页面摘录 –
深度学习模型在训练好以后,下一步就是部署到不同的设备进行测试,不同设备之间的转换一般可以通过中间件ONNX进行转换,以达到不同平台的通用。本文以模型转为ONNX为起点,分析介绍ONNX转为TensorRT Engine并进行推理的整个流程链路。
ONNX序列化为TRT模型的整个流程可以用下图表示
使用C++的API进行开发时,需要引入头文件NvInfer以及NvOnnxParser,C++的接口都是通过I开头的的接口类定义的,如ILogger、IBuilder等。
#include “NvInfer.h”
#include “NvOnnxParser.h”
using namespace nvonnxparser;
using namespace nvinfer1;
创建构建器之前有两种方式实例化ILogger:
1、引用tensorrtx的logging.h,使用其中的Logger
#include "logging.h"
static Logger gLogger;
IBuilder* builder = createInferBuilder(gLogger);
2、继承ILogger,实例化接口
class Logger : public ILogger
{
void log(Severity severity, const char* msg) noexcept override
{
if (severity <= Severity::kWARNING)
std::cout << msg << std::endl;
}
} logger;
IBuilder* builder = createInferBuilder(gLogger);
创建构建器后,需要创建网络定义来进行模型优化:
INetworkDefinition *network = builder->createNetworkV2(0U); //是0U还是1u需视情况而定
创建onnx的解析器来进行网络定义的填充,并读取模型文件并处理是否存在错误。
IParser* parser = createParser(*network, gLogger);
parser->parseFromFile(onnx_path, static_cast<int32_t>(ILogger::Severity::kWARNING));
for (int32_t i = 0; i < parser->getNbErrors(); ++i)
{
std::cout << parser->getError(i)->desc() << std::endl;
}
std::cout << "successfully parse the onnx model" << std::endl;
IBuilderConfig *config = builder->createBuilderConfig();
builder->setMaxBatchSize(maxBatchSize);
config->setMaxWorkspaceSize(1 << 20);
auto profile = builder->createOptimizationProfile();
auto input_tensor = network->getInput(0);
auto input_dims = input_tensor->getDimensions();
input_dims.d[0] = 1;
profile->setDimensions(input_tensor->getName(), nvinfer1::OptProfileSelector::kMIN, input_dims);
profile->setDimensions(input_tensor->getName(), nvinfer1::OptProfileSelector::kOPT, input_dims);
input_dims.d[0] = batchSize;
profile->setDimensions(input_tensor->getName(), nvinfer1::OptProfileSelector::kMAX, input_dims);
config->addOptimizationProfile(profile);
#ifdef USE_FP16
config->setFlag(BuilderFlag::kFP16);
#endif
#ifdef USE_INT8
config->setFlag(BuilderFlag::kINT8);
#endif
ICudaEngine* engine = builder->buildEngineWithConfig(*network, *config);
assert(engine != nullptr);
(*modelStream) = engine->serialize();
assert(modelStream != nullptr);
std::ofstream p(engine_path, std::ios::binary);
if (!p)

任务说明 – 列出页面摘录中出现的全部以字母I开头的接口类名称。 下方的材料与这篇页面摘录没有关联。

数据区块 –
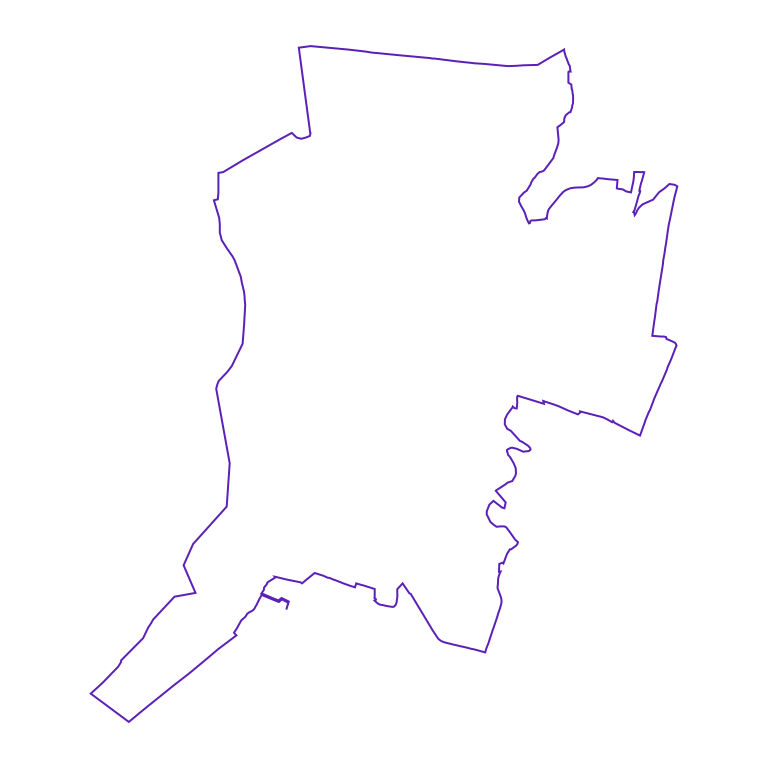 the district of Zacatepec, Morelos, Mexico
{"feature_id": "50627088B6511660519549", "entity_name": "Zacatepec", "entity_type": "district", "adm_level": 2, "iso_a3": "MEX", "parent_name": "Mexico", "parent_adm1": "Morelos", "projection": "orthographic", "projection_center": [-99.2, 18.65], "detail": "fine", "context": "isolated", "style": "outline", "palette": "violet", "viewbox_px": 768, "rotation_deg": 0, "n_neighbors": 0, "source": "geoboundaries", "source_scale": "gbopen_adm2", "svg_char_len": 6022}
<svg xmlns="http://www.w3.org/2000/svg" viewBox="0 0 768 768"><path d="M674.2,198.4L677.3,186.4L674.7,184.8L669.4,184.0L664.6,188.3L659.1,192.2L654.5,197.9L653.2,199.6L646.7,202.5L642.5,204.4L639.0,207.7L637.0,210.8L636.1,213.0L634.7,215.1L634.0,212.1L633.4,212.0L634.5,210.2L636.6,203.1L638.6,195.6L639.4,194.0L640.2,191.1L639.3,190.8L640.9,183.7L641.9,180.8L644.2,172.2L642.5,172.0L640.9,172.2L638.1,172.0L636.3,172.0L634.2,172.0L633.8,177.8L633.5,180.5L631.0,192.4L628.4,191.9L627.1,191.6L626.7,191.5L625.2,190.9L623.5,189.7L621.6,189.2L619.0,188.9L616.8,188.4L617.5,180.0L613.3,179.6L611.5,179.5L610.5,179.4L606.0,179.0L604.1,178.7L602.4,178.5L599.5,178.3L598.0,178.0L596.4,180.2L594.3,182.3L591.2,184.7L590.7,185.0L588.4,186.1L586.0,186.8L583.5,187.3L581.5,187.4L577.3,187.5L574.1,187.7L570.6,188.2L568.5,189.0L566.8,189.7L565.4,190.4L563.1,192.0L559.5,196.0L555.6,200.9L551.3,206.0L548.9,209.1L548.0,211.0L547.3,214.4L546.9,217.5L546.9,218.5L545.9,218.1L545.0,219.1L544.4,219.3L539.6,219.9L536.2,220.3L533.9,220.4L531.9,220.4L531.1,220.6L530.4,221.0L530.0,222.5L529.8,223.2L529.0,223.4L528.1,221.8L526.6,218.4L525.5,215.0L524.7,212.5L523.3,209.7L521.4,206.5L520.2,204.1L519.0,201.7L519.3,197.5L523.9,192.6L526.7,190.7L529.3,186.5L530.5,184.6L531.1,182.7L533.1,179.2L533.6,178.5L534.5,178.0L537.3,174.1L539.7,172.0L541.2,171.8L543.8,170.7L544.1,170.4L553.4,158.0L553.9,155.9L556.9,147.9L558.3,143.3L558.6,139.6L557.4,127.2L558.1,126.8L561.2,124.5L564.1,122.0L564.3,118.5L565.6,115.3L569.3,112.3L570.4,112.2L572.2,107.1L572.1,106.2L573.0,103.2L573.1,100.4L573.1,96.6L572.1,89.6L571.8,89.3L571.6,88.0L571.3,84.5L568.4,82.7L568.4,72.0L568.9,71.5L570.6,71.6L570.1,68.8L569.8,65.9L568.8,64.4L567.1,59.9L565.6,56.0L564.3,51.5L564.1,49.5L559.7,52.1L549.2,58.0L537.7,64.9L523.2,65.3L516.5,65.8L508.3,66.1L508.1,66.1L507.8,66.1L484.2,63.9L473.2,63.2L472.5,63.0L466.5,62.4L457.2,61.4L454.8,61.1L453.2,60.9L442.1,59.5L434.9,58.6L432.1,58.5L430.2,58.1L404.1,55.7L393.7,54.7L379.6,53.3L371.9,52.6L365.8,51.6L348.7,49.6L310.6,46.1L298.8,47.7L310.2,132.8L310.5,133.0L310.4,133.6L309.9,135.9L306.0,137.5L301.2,138.8L296.6,137.5L291.8,132.9L279.8,139.4L243.0,160.2L238.8,162.7L223.2,172.1L218.4,172.9L218.4,192.7L217.8,199.3L213.9,200.3L219.2,217.9L219.8,224.2L219.8,232.6L221.8,240.3L227.6,249.4L232.6,256.5L234.6,260.2L240.7,276.5L241.9,282.9L244.0,291.7L244.6,296.6L244.6,298.5L245.2,304.9L244.1,324.7L242.6,343.8L231.8,366.0L227.5,371.7L219.6,380.0L218.6,381.2L217.3,384.5L216.2,388.8L229.7,463.2L226.7,506.6L193.1,544.0L183.6,565.3L195.5,592.9L174.5,596.7L153.1,619.6L151.2,623.0L148.1,627.8L143.1,638.2L121.1,660.4L121.1,662.0L118.1,666.8L110.8,674.3L103.0,682.4L96.6,688.3L90.7,693.6L128.8,721.9L132.0,719.3L133.6,718.0L138.8,713.6L148.1,706.0L173.2,685.8L189.3,673.3L209.5,656.5L218.1,649.2L236.4,635.4L234.5,633.3L234.0,632.7L237.1,628.0L240.2,622.3L241.2,620.5L242.2,619.6L242.6,619.1L243.4,618.5L245.3,616.8L246.9,614.4L247.1,613.9L249.2,612.3L251.1,611.4L252.5,610.6L253.6,609.6L254.6,608.4L255.2,607.1L255.9,606.0L256.8,604.4L257.6,602.7L258.1,601.5L258.7,600.5L259.2,599.4L261.2,595.8L261.6,595.1L262.5,595.3L273.9,600.0L278.9,602.0L282.0,599.4L288.3,602.8L286.3,609.6L288.8,601.5L281.6,598.0L278.4,600.4L274.3,598.8L263.3,594.1L261.4,593.6L263.9,589.8L264.0,587.9L264.6,586.8L266.4,584.8L267.7,582.2L270.0,580.8L271.3,580.0L273.1,578.9L275.4,577.4L274.8,576.7L275.4,576.8L286.9,579.6L300.5,582.3L302.0,583.4L305.2,580.7L314.6,573.0L323.0,575.6L327.7,577.7L329.5,577.9L332.4,579.2L335.1,580.1L340.5,582.2L343.7,583.5L349.0,585.4L350.7,586.0L355.0,587.3L356.2,583.4L361.6,585.0L362.7,585.2L374.7,589.0L374.7,592.8L374.7,596.7L374.4,597.8L375.8,599.1L375.8,599.4L375.9,599.6L375.2,600.1L374.9,600.3L374.5,600.5L377.2,603.0L378.5,603.9L380.2,604.7L382.9,605.1L386.6,606.0L392.4,606.9L394.1,606.6L395.5,605.1L396.6,602.5L397.4,595.8L397.3,593.1L397.2,590.4L397.3,589.2L402.6,583.4L409.3,593.2L410.8,594.0L432.5,630.1L438.2,638.7L439.9,640.1L441.0,640.9L442.3,641.5L444.3,642.3L447.8,643.2L452.0,644.2L452.5,644.3L453.5,644.6L457.2,645.4L459.1,645.9L467.5,647.8L470.7,648.7L474.7,649.5L485.2,652.4L486.4,648.2L486.6,647.8L488.0,644.2L488.4,643.3L489.6,639.5L490.1,637.9L491.1,635.0L492.1,632.0L492.4,630.8L493.5,628.0L493.7,627.3L497.0,617.6L498.2,613.5L499.9,608.6L500.0,608.3L500.7,605.8L501.1,604.3L501.5,602.3L501.5,600.3L501.1,597.7L499.6,593.6L497.6,588.4L497.6,586.9L497.9,583.8L498.2,578.6L498.6,576.7L499.0,575.4L500.2,572.3L500.6,571.5L499.0,571.7L499.0,571.3L499.3,563.9L502.5,562.7L503.4,563.5L507.0,553.9L509.9,549.3L511.1,549.3L516.3,545.5L517.4,543.9L518.0,542.2L515.1,539.6L509.8,532.0L508.3,530.0L506.1,527.2L504.2,526.4L500.3,526.4L496.7,526.8L494.2,525.2L490.5,522.1L486.7,514.4L486.8,511.2L489.4,504.6L493.5,500.9L502.2,507.7L504.4,508.2L505.7,502.4L495.8,490.8L496.1,490.4L504.1,485.2L505.2,484.6L505.6,484.3L506.9,483.1L509.0,482.1L512.2,481.1L515.2,476.1L516.0,473.5L515.7,468.1L513.6,463.1L509.9,456.8L508.0,454.8L507.6,452.6L506.9,451.2L507.1,449.8L508.5,448.9L508.7,449.0L510.5,447.9L512.1,447.7L516.8,448.8L523.2,451.7L529.0,451.0L530.5,449.7L530.2,448.1L528.4,446.0L522.0,441.7L520.0,441.0L510.8,430.8L507.2,428.8L504.8,424.3L504.9,419.4L507.1,414.6L512.6,407.2L512.8,406.6L514.3,408.1L516.7,408.5L517.3,402.8L517.1,399.7L517.2,396.5L517.8,395.8L521.7,397.0L544.0,403.8L543.3,401.0L548.6,402.8L552.1,403.9L558.1,406.0L568.4,410.6L577.9,414.4L580.3,412.4L580.1,411.4L603.0,417.3L606.9,419.2L612.2,422.2L613.0,420.8L614.6,422.8L629.2,430.3L640.0,435.6L643.9,424.8L644.6,422.9L645.2,420.8L648.7,412.3L650.2,409.5L654.2,398.7L657.1,392.0L660.2,385.0L660.3,384.6L662.1,381.0L667.0,369.4L667.5,367.5L671.0,359.6L675.8,347.1L676.6,345.6L675.4,343.1L673.0,341.7L666.5,338.9L666.1,337.2L663.8,336.5L662.6,336.6L658.9,336.4L656.7,336.2L652.3,335.8L654.2,321.7L655.0,316.7L656.6,303.7L657.2,301.7L658.0,295.8L658.9,289.4L661.2,274.9L662.9,264.3L663.2,260.6L664.5,253.4L665.2,248.2L665.7,245.4L665.8,245.1L668.0,229.6L668.7,225.2L670.5,216.6L674.2,198.4Z" fill="none" stroke="#5b21b6" stroke-width="2"/></svg>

参考解答 – ILogger、IBuilder、INetworkDefinition、IParser、IBuilderConfig、ICudaEngine